Work request: Scan the entries below, and for each line that includes the word "front", make a copy.

++++ Data for analysis

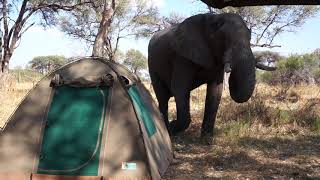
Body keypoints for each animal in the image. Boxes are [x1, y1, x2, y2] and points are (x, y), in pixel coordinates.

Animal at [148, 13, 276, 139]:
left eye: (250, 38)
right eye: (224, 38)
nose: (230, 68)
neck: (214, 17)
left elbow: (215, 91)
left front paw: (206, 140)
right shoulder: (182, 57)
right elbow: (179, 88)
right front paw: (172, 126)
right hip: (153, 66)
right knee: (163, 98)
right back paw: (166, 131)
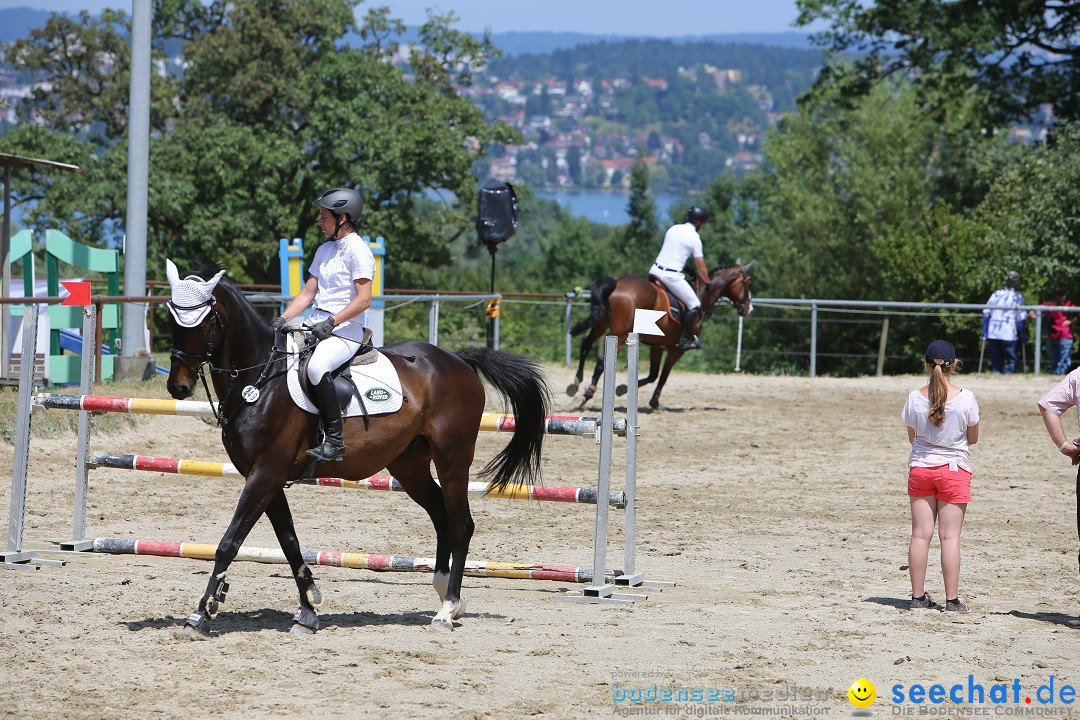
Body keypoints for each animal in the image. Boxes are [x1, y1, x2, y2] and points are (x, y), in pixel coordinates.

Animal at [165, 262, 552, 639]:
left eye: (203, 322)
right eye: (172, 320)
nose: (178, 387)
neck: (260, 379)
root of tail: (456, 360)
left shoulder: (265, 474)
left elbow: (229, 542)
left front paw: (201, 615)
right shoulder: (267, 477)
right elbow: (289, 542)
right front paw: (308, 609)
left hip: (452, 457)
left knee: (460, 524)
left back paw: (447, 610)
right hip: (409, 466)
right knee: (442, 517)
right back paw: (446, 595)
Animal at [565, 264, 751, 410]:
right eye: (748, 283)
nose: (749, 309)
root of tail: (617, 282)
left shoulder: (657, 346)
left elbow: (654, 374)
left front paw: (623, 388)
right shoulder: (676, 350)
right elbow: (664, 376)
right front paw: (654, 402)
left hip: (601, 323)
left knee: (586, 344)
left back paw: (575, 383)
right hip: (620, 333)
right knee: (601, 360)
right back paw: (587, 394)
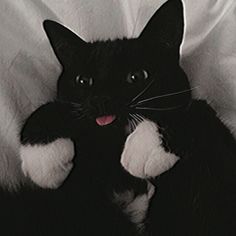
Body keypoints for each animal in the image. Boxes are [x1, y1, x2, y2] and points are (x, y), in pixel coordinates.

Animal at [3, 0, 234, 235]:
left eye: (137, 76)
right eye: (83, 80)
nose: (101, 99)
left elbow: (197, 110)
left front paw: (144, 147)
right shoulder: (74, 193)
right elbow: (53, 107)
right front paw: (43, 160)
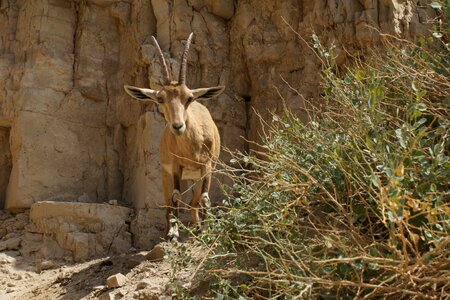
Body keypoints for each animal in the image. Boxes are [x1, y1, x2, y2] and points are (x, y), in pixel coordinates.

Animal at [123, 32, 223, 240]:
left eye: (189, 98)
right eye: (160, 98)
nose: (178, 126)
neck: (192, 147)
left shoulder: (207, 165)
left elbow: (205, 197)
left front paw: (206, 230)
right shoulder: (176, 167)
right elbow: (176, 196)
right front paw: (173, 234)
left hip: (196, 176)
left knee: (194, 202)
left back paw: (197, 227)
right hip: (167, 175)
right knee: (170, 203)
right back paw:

++++++++

Answer section:
left front paw: (206, 140)
right front paw: (172, 126)
left front paw: (201, 615)
right front paw: (308, 609)
left front paw: (623, 388)
right front paw: (654, 402)
left front paw: (144, 147)
right front paw: (43, 160)
left front paw: (206, 230)
right front paw: (173, 234)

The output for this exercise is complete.